Helle Begeisterung im Saal schon bei Vivaldis h-Moll-Concerto grosso (RV 580) für vier Violinen, Streicher und B. c., dessen spritzige, ungemein energiegeladene Präsentation ein ruhiges Sitzenbleiben schon zur Willensanstrengung werden ließ. Balsam dann für Ohren und Seele bei einer Rarität, die dem Vergessen zu entreißen alle Mühen lohnt: Max Bruchs Konzert e-Moll für Violine, (orig. Klarinette), Viola und Streicher op. 88. Es ist dies Musterbeispiel für eine ausgereifte, musikhistorisch wohl verspätete, aber äußerst gekonnte und wirksame Spätromantik (1911). Diesbezüglich ungeniert und auf schönste Weise so unaufdringlich nobel wie überzeugend, besitzt dieses Werk alle Kennzeichen eines Meisterwerkes. Unnötig zu erwähnen, dass Solisten wie Ensemble das Ganze zum Prachtstück romantischen Lebensgefühls werden ließen, ohne jede Sentimentalität, voll glaubhaften Gefühls, betörender Zartheit, aber auch stürmischer, spielerischer Musizierfreude. Das kann schon mal süchtig machen!
Den großen Feger, wirbelnd, virtuos, nahezu unwiderstehlich gab es dann mit Mendelssohns (einsätziger) h-Moll-Streichersinfonie Nr. 10. Der „Mozart des 19. Jahrhunderts“ (Schumann), hier mit jugendlich unverfälschter, Spontanes schon handwerklich überaus gekonnt verarbeitender Meisterschaft. Ein Paradestück virtuosen Musizierens, das gelegentlich schon fast atemlos und auch ein bißchen fassungslos machte angesichts der Tatsache, dass der Komponist diese und viele andere Streichersinfonien im Alter zwischen 12 und 14 Jahren schrieb.

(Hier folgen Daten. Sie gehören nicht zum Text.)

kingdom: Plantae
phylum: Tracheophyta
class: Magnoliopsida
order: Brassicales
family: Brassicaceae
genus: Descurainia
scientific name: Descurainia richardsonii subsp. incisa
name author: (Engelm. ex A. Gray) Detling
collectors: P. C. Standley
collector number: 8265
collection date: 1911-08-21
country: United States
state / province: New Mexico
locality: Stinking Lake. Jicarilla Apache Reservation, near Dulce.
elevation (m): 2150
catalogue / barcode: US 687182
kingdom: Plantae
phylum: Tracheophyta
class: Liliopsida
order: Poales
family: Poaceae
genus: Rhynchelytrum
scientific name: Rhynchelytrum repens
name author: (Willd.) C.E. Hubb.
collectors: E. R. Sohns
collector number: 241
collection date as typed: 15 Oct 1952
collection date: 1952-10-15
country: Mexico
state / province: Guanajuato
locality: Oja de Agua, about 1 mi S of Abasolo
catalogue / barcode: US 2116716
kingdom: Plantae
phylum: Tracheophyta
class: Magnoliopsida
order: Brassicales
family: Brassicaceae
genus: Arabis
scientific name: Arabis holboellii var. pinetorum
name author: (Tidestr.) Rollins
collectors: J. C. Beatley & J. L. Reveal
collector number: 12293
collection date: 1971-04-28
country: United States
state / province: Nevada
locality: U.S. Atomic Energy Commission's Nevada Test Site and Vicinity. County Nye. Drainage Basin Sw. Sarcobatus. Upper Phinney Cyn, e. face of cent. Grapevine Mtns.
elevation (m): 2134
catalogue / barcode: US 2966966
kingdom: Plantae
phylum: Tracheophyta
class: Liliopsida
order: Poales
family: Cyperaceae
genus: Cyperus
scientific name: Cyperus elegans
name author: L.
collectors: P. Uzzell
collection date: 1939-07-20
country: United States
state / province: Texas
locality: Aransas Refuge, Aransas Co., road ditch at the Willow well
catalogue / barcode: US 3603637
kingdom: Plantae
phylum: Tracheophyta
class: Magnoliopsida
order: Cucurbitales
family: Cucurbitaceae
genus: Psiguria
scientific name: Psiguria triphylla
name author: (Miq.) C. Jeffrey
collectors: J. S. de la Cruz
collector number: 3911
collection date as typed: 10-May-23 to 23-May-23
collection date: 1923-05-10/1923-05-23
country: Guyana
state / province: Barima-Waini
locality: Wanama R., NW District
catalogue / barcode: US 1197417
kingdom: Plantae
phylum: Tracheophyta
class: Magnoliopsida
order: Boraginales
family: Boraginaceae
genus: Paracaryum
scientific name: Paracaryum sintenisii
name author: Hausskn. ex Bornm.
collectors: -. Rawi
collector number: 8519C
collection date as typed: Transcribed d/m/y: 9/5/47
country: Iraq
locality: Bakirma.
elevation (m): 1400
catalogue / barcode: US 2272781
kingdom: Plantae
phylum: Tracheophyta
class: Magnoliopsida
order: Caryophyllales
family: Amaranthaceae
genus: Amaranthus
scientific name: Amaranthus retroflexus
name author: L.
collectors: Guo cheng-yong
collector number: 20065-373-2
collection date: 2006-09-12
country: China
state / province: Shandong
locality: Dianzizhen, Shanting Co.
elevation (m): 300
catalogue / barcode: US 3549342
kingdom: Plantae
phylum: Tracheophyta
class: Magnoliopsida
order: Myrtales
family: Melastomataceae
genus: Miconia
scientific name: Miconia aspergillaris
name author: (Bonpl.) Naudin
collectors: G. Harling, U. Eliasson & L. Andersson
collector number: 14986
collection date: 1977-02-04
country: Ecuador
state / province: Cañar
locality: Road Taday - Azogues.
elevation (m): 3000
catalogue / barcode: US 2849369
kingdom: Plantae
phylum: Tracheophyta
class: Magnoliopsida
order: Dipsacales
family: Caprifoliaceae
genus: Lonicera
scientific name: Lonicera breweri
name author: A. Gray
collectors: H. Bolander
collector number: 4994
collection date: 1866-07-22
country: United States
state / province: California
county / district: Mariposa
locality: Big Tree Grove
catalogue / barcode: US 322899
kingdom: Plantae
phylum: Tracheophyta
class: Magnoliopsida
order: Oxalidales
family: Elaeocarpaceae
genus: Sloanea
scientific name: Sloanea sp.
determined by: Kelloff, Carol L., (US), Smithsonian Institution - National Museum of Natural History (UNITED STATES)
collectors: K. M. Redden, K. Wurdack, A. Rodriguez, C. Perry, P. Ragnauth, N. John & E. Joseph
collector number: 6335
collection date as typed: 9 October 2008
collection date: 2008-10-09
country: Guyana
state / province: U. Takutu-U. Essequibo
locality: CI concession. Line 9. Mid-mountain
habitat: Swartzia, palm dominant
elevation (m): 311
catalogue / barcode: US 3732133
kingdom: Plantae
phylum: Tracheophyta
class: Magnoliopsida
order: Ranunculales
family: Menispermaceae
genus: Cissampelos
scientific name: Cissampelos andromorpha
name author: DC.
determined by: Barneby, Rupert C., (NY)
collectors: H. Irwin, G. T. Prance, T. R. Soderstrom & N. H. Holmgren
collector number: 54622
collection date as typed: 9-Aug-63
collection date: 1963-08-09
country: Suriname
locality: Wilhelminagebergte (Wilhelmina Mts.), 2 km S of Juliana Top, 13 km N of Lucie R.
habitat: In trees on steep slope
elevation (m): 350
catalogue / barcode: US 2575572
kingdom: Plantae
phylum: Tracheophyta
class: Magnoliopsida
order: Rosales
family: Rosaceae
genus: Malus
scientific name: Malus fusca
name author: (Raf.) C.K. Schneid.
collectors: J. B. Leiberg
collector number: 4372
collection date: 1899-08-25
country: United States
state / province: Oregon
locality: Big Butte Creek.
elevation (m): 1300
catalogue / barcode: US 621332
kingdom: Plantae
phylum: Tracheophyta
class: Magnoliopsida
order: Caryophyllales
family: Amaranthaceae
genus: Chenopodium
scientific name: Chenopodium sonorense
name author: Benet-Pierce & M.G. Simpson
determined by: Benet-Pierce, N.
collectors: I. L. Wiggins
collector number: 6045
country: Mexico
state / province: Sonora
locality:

Das wäre schon ein geeigneter „Rausschmeißer“ der besonderen Art gewesen. Aber Hope hatte noch Einiges vor: nämlich die so ganz spezielle, reizvolle Klangfarbenpalette eines der Großen des Streicherklangs authentisch zu präsentieren: Edvard Griegs Suite im alten Stil op. 40 „Aus Holbergs Zeit“. Die „Entführung“ in historische nordische Gefilde gelang. Völlig schmerzfrei, geradezu therapeutisch befreiend, fast schon schwerelos. Aber dann doch die Erdung: Feierliches, Festliches, Religiöses – was für ein Satz, dieses Air! – und lebendig Tänzerisches, Energisches. Und letztlich ein Musizieren, von dem sich wohl der Saal wünschte, es möge nicht aufhören. Meister Hope hatte das wohl einkalkuliert. Ein bißchen zumindest. Und so war man nach einigen Zugaben dann auch zufrieden!